Having recently spent considerable time breaking my head over a particular file format – Portable Executable (PE), I thought it would be wiser to jot learnings from it and use it as a reference. Understanding this format can give us valuable information about an executable, its OS structure, its environment and what it intends to do ( benign or malicious ) – without actually executing it! The PE file format was introduced by Microsoft since its Windows NT v3.1 (July ’93) and has been in use ever since then . It is used by majority of windows executables and Dynamic Link Libraries (DLL). While it is uncommon in normal programs to include DLLs, malware commonly use them to remote execute their attacks and malicious codes. Throughout this article, apart from deconstructing the PE file format, I will also point out to features/values which make an executable look suspicious/malicious.
Note : For those wondering what DLLs are ( Hey, I did that too!) , they are nothing but shared libraries used by processes. They are exposed by Windows API (WinAPI). Multiple processes can link to a DLL during runtime without any need for re-linking or re-compiling. Wiki has a nice article on DLLs for further reading.
PE File Structure
PE files contain data in a linear stream, beginning with the MS-DOS header, program stub, PE file header, PE Optional header and PE Sections. It contains information about the code, libraries used by it, physical address mappings and space requirements when its executed. From these, we can get an idea about the intent of the executable.
However, before we jump into individual sections of the PE file format, I would like to highlight a few ‘gotchas’.

# [Data entries]
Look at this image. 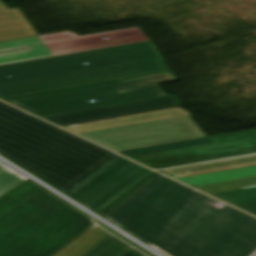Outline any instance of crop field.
<instances>
[{
  "instance_id": "crop-field-1",
  "label": "crop field",
  "mask_w": 256,
  "mask_h": 256,
  "mask_svg": "<svg viewBox=\"0 0 256 256\" xmlns=\"http://www.w3.org/2000/svg\"><path fill=\"white\" fill-rule=\"evenodd\" d=\"M213 201L160 175L104 218L166 256H251L256 219Z\"/></svg>"
},
{
  "instance_id": "crop-field-2",
  "label": "crop field",
  "mask_w": 256,
  "mask_h": 256,
  "mask_svg": "<svg viewBox=\"0 0 256 256\" xmlns=\"http://www.w3.org/2000/svg\"><path fill=\"white\" fill-rule=\"evenodd\" d=\"M94 221L27 179L0 196V256H49Z\"/></svg>"
},
{
  "instance_id": "crop-field-3",
  "label": "crop field",
  "mask_w": 256,
  "mask_h": 256,
  "mask_svg": "<svg viewBox=\"0 0 256 256\" xmlns=\"http://www.w3.org/2000/svg\"><path fill=\"white\" fill-rule=\"evenodd\" d=\"M0 154L62 192L116 155L32 116L0 134Z\"/></svg>"
},
{
  "instance_id": "crop-field-4",
  "label": "crop field",
  "mask_w": 256,
  "mask_h": 256,
  "mask_svg": "<svg viewBox=\"0 0 256 256\" xmlns=\"http://www.w3.org/2000/svg\"><path fill=\"white\" fill-rule=\"evenodd\" d=\"M172 71L73 86L3 100L42 118L166 97L158 83L174 81ZM94 99L95 102L87 101Z\"/></svg>"
},
{
  "instance_id": "crop-field-5",
  "label": "crop field",
  "mask_w": 256,
  "mask_h": 256,
  "mask_svg": "<svg viewBox=\"0 0 256 256\" xmlns=\"http://www.w3.org/2000/svg\"><path fill=\"white\" fill-rule=\"evenodd\" d=\"M162 57L152 41L0 66V85ZM87 62L89 65H84ZM7 75H11L8 78Z\"/></svg>"
},
{
  "instance_id": "crop-field-6",
  "label": "crop field",
  "mask_w": 256,
  "mask_h": 256,
  "mask_svg": "<svg viewBox=\"0 0 256 256\" xmlns=\"http://www.w3.org/2000/svg\"><path fill=\"white\" fill-rule=\"evenodd\" d=\"M141 30L136 27L82 37L65 31L2 42L0 65L148 41Z\"/></svg>"
},
{
  "instance_id": "crop-field-7",
  "label": "crop field",
  "mask_w": 256,
  "mask_h": 256,
  "mask_svg": "<svg viewBox=\"0 0 256 256\" xmlns=\"http://www.w3.org/2000/svg\"><path fill=\"white\" fill-rule=\"evenodd\" d=\"M115 151L203 137L190 115L80 133Z\"/></svg>"
},
{
  "instance_id": "crop-field-8",
  "label": "crop field",
  "mask_w": 256,
  "mask_h": 256,
  "mask_svg": "<svg viewBox=\"0 0 256 256\" xmlns=\"http://www.w3.org/2000/svg\"><path fill=\"white\" fill-rule=\"evenodd\" d=\"M149 171L116 155L64 193L96 212Z\"/></svg>"
},
{
  "instance_id": "crop-field-9",
  "label": "crop field",
  "mask_w": 256,
  "mask_h": 256,
  "mask_svg": "<svg viewBox=\"0 0 256 256\" xmlns=\"http://www.w3.org/2000/svg\"><path fill=\"white\" fill-rule=\"evenodd\" d=\"M167 68H169V66L166 64L163 58L142 61L137 63L0 86V97Z\"/></svg>"
},
{
  "instance_id": "crop-field-10",
  "label": "crop field",
  "mask_w": 256,
  "mask_h": 256,
  "mask_svg": "<svg viewBox=\"0 0 256 256\" xmlns=\"http://www.w3.org/2000/svg\"><path fill=\"white\" fill-rule=\"evenodd\" d=\"M180 105L181 102L175 96H171L166 98L154 99L149 101L137 102L132 104L97 109L92 111L80 112L46 119L54 123H57L61 126H66L152 111L177 108L180 107Z\"/></svg>"
},
{
  "instance_id": "crop-field-11",
  "label": "crop field",
  "mask_w": 256,
  "mask_h": 256,
  "mask_svg": "<svg viewBox=\"0 0 256 256\" xmlns=\"http://www.w3.org/2000/svg\"><path fill=\"white\" fill-rule=\"evenodd\" d=\"M187 114H189L187 111H185L181 108H177V109H171V110H165V111H159V112H153V113L111 119V120H105V121H98V122H92V123L66 126L65 128H67L75 133H79V132H85V131H91V130H97V129H103V128H109V127H115V126H121V125H127V124H133V123H139V122H145V121H151V120H157V119H163V118H169V117H175V116H181V115H187Z\"/></svg>"
},
{
  "instance_id": "crop-field-12",
  "label": "crop field",
  "mask_w": 256,
  "mask_h": 256,
  "mask_svg": "<svg viewBox=\"0 0 256 256\" xmlns=\"http://www.w3.org/2000/svg\"><path fill=\"white\" fill-rule=\"evenodd\" d=\"M209 139L213 142V144L156 153V154H150V155H144V156H138V157H132V159L136 161H140V160H146V159H152V158H158V157H164V156H170V155H176V154L222 148V147L238 145L243 143H252V142H256V130L243 132V133L211 137Z\"/></svg>"
},
{
  "instance_id": "crop-field-13",
  "label": "crop field",
  "mask_w": 256,
  "mask_h": 256,
  "mask_svg": "<svg viewBox=\"0 0 256 256\" xmlns=\"http://www.w3.org/2000/svg\"><path fill=\"white\" fill-rule=\"evenodd\" d=\"M37 35L23 12L0 15V41Z\"/></svg>"
},
{
  "instance_id": "crop-field-14",
  "label": "crop field",
  "mask_w": 256,
  "mask_h": 256,
  "mask_svg": "<svg viewBox=\"0 0 256 256\" xmlns=\"http://www.w3.org/2000/svg\"><path fill=\"white\" fill-rule=\"evenodd\" d=\"M251 150H256V143L243 144V145L227 147L222 149L176 155V156H170V157H164V158H158V159H152V160H146V161H140V162L150 167H154V166H160V165L198 160L196 158H200V157H206V156L211 157L213 155L217 156L218 154L226 155V154H231L232 152L237 153V152H245V151H251ZM206 158H209V157H206ZM200 159H204V158H200Z\"/></svg>"
},
{
  "instance_id": "crop-field-15",
  "label": "crop field",
  "mask_w": 256,
  "mask_h": 256,
  "mask_svg": "<svg viewBox=\"0 0 256 256\" xmlns=\"http://www.w3.org/2000/svg\"><path fill=\"white\" fill-rule=\"evenodd\" d=\"M108 235L94 225L53 256H82Z\"/></svg>"
},
{
  "instance_id": "crop-field-16",
  "label": "crop field",
  "mask_w": 256,
  "mask_h": 256,
  "mask_svg": "<svg viewBox=\"0 0 256 256\" xmlns=\"http://www.w3.org/2000/svg\"><path fill=\"white\" fill-rule=\"evenodd\" d=\"M256 176V166L179 178L193 186Z\"/></svg>"
},
{
  "instance_id": "crop-field-17",
  "label": "crop field",
  "mask_w": 256,
  "mask_h": 256,
  "mask_svg": "<svg viewBox=\"0 0 256 256\" xmlns=\"http://www.w3.org/2000/svg\"><path fill=\"white\" fill-rule=\"evenodd\" d=\"M131 247L109 235L84 256H124Z\"/></svg>"
},
{
  "instance_id": "crop-field-18",
  "label": "crop field",
  "mask_w": 256,
  "mask_h": 256,
  "mask_svg": "<svg viewBox=\"0 0 256 256\" xmlns=\"http://www.w3.org/2000/svg\"><path fill=\"white\" fill-rule=\"evenodd\" d=\"M210 143L212 142L208 138H204V139H198V140H192V141H186V142H180V143H174V144H167V145L131 150V151L120 152V153L127 157H132V156H138V155H144V154H150V153H156V152H162V151H168V150H174V149H180V148H186V147H192V146H198V145H204V144H210Z\"/></svg>"
},
{
  "instance_id": "crop-field-19",
  "label": "crop field",
  "mask_w": 256,
  "mask_h": 256,
  "mask_svg": "<svg viewBox=\"0 0 256 256\" xmlns=\"http://www.w3.org/2000/svg\"><path fill=\"white\" fill-rule=\"evenodd\" d=\"M29 115L0 102V133Z\"/></svg>"
},
{
  "instance_id": "crop-field-20",
  "label": "crop field",
  "mask_w": 256,
  "mask_h": 256,
  "mask_svg": "<svg viewBox=\"0 0 256 256\" xmlns=\"http://www.w3.org/2000/svg\"><path fill=\"white\" fill-rule=\"evenodd\" d=\"M25 179L24 176L0 162V195Z\"/></svg>"
},
{
  "instance_id": "crop-field-21",
  "label": "crop field",
  "mask_w": 256,
  "mask_h": 256,
  "mask_svg": "<svg viewBox=\"0 0 256 256\" xmlns=\"http://www.w3.org/2000/svg\"><path fill=\"white\" fill-rule=\"evenodd\" d=\"M214 196L219 197L232 204L254 201L256 200V188L214 194Z\"/></svg>"
},
{
  "instance_id": "crop-field-22",
  "label": "crop field",
  "mask_w": 256,
  "mask_h": 256,
  "mask_svg": "<svg viewBox=\"0 0 256 256\" xmlns=\"http://www.w3.org/2000/svg\"><path fill=\"white\" fill-rule=\"evenodd\" d=\"M155 175L157 174L151 171L138 182H136L134 185H132L130 188H128L126 191H124L122 194H120L118 197H116L114 200H112L110 203H108L106 206H104L102 209H100L97 213L103 216L106 212H108L110 209H112L114 206H116L118 203H120L134 191L143 186Z\"/></svg>"
},
{
  "instance_id": "crop-field-23",
  "label": "crop field",
  "mask_w": 256,
  "mask_h": 256,
  "mask_svg": "<svg viewBox=\"0 0 256 256\" xmlns=\"http://www.w3.org/2000/svg\"><path fill=\"white\" fill-rule=\"evenodd\" d=\"M254 160H256V156L247 157V158H241V159H235V160H230V161H224V162H218V163H213V164H207V165H202V166L184 168V169H177V170H171V171H164V173H166V174H168V175H172V174H178V173L196 171V170H201V169H207V168H213V167L231 165V164L242 163V162H248V161H254Z\"/></svg>"
},
{
  "instance_id": "crop-field-24",
  "label": "crop field",
  "mask_w": 256,
  "mask_h": 256,
  "mask_svg": "<svg viewBox=\"0 0 256 256\" xmlns=\"http://www.w3.org/2000/svg\"><path fill=\"white\" fill-rule=\"evenodd\" d=\"M253 186H256V180L255 181H249V182L232 184V185H226V186L202 189V191H204V192H206L208 194H212V193L230 191V190L247 188V187H253Z\"/></svg>"
},
{
  "instance_id": "crop-field-25",
  "label": "crop field",
  "mask_w": 256,
  "mask_h": 256,
  "mask_svg": "<svg viewBox=\"0 0 256 256\" xmlns=\"http://www.w3.org/2000/svg\"><path fill=\"white\" fill-rule=\"evenodd\" d=\"M250 165H256V161L248 162V163H242V164H236V165H231V166H225V167H219V168H213V169H207V170H201V171H196V172L172 175V176L175 177V178H179V177H185V176H191V175H197V174H203V173L227 170V169L244 167V166H250Z\"/></svg>"
},
{
  "instance_id": "crop-field-26",
  "label": "crop field",
  "mask_w": 256,
  "mask_h": 256,
  "mask_svg": "<svg viewBox=\"0 0 256 256\" xmlns=\"http://www.w3.org/2000/svg\"><path fill=\"white\" fill-rule=\"evenodd\" d=\"M253 155H256V153L242 155V156H236V157H230V158H225V159H219V160H214V161H208V162H202V163H196V164H190V165H184V166L160 169L159 171L171 170V169H177V168H184V167H190V166H196V165H201V164L213 163V162L224 161V160L235 159V158H241V157H247V156H253Z\"/></svg>"
},
{
  "instance_id": "crop-field-27",
  "label": "crop field",
  "mask_w": 256,
  "mask_h": 256,
  "mask_svg": "<svg viewBox=\"0 0 256 256\" xmlns=\"http://www.w3.org/2000/svg\"><path fill=\"white\" fill-rule=\"evenodd\" d=\"M255 179H256V177H251V178H245V179H239V180H233V181H227V182H221V183H215V184L197 186V188L202 189V188H208V187L226 185V184L237 183V182H243V181H249V180H255Z\"/></svg>"
},
{
  "instance_id": "crop-field-28",
  "label": "crop field",
  "mask_w": 256,
  "mask_h": 256,
  "mask_svg": "<svg viewBox=\"0 0 256 256\" xmlns=\"http://www.w3.org/2000/svg\"><path fill=\"white\" fill-rule=\"evenodd\" d=\"M237 206L250 211L254 214H256V201L254 202H248V203H242V204H236Z\"/></svg>"
},
{
  "instance_id": "crop-field-29",
  "label": "crop field",
  "mask_w": 256,
  "mask_h": 256,
  "mask_svg": "<svg viewBox=\"0 0 256 256\" xmlns=\"http://www.w3.org/2000/svg\"><path fill=\"white\" fill-rule=\"evenodd\" d=\"M253 152H256V151L245 152V153H239V154H233V155H227V156H221V157L210 158V159H205V160H199V161H194V162H188V163H183V164H189V163H195V162H201V161H207V160L225 158V157L236 156V155H242V154L253 153ZM183 164H177V165H183ZM177 165H172V166H177ZM166 167H171V166H166ZM161 168H165V167H161ZM155 169H159V168H155Z\"/></svg>"
},
{
  "instance_id": "crop-field-30",
  "label": "crop field",
  "mask_w": 256,
  "mask_h": 256,
  "mask_svg": "<svg viewBox=\"0 0 256 256\" xmlns=\"http://www.w3.org/2000/svg\"><path fill=\"white\" fill-rule=\"evenodd\" d=\"M21 11L20 8L9 10L7 5L0 1V14Z\"/></svg>"
},
{
  "instance_id": "crop-field-31",
  "label": "crop field",
  "mask_w": 256,
  "mask_h": 256,
  "mask_svg": "<svg viewBox=\"0 0 256 256\" xmlns=\"http://www.w3.org/2000/svg\"><path fill=\"white\" fill-rule=\"evenodd\" d=\"M125 256H144V255H142L141 253H139L138 251H136V250H132V251H130L128 254H126Z\"/></svg>"
},
{
  "instance_id": "crop-field-32",
  "label": "crop field",
  "mask_w": 256,
  "mask_h": 256,
  "mask_svg": "<svg viewBox=\"0 0 256 256\" xmlns=\"http://www.w3.org/2000/svg\"><path fill=\"white\" fill-rule=\"evenodd\" d=\"M256 256V255H255Z\"/></svg>"
}]
</instances>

# [Directions for this task]
From the article above on the Portable Executable file format, print the passage that begins with the words "Having recently spent" and ends after the words "executable look suspicious/malicious.".

# [Correct response]
Having recently spent considerable time breaking my head over a particular file format – Portable Executable (PE), I thought it would be wiser to jot learnings from it and use it as a reference. Understanding this format can give us valuable information about an executable, its OS structure, its environment and what it intends to do ( benign or malicious ) – without actually executing it! The PE file format was introduced by Microsoft since its Windows NT v3.1 (July ’93) and has been in use ever since then . It is used by majority of windows executables and Dynamic Link Libraries (DLL). While it is uncommon in normal programs to include DLLs, malware commonly use them to remote execute their attacks and malicious codes. Throughout this article, apart from deconstructing the PE file format, I will also point out to features/values which make an executable look suspicious/malicious.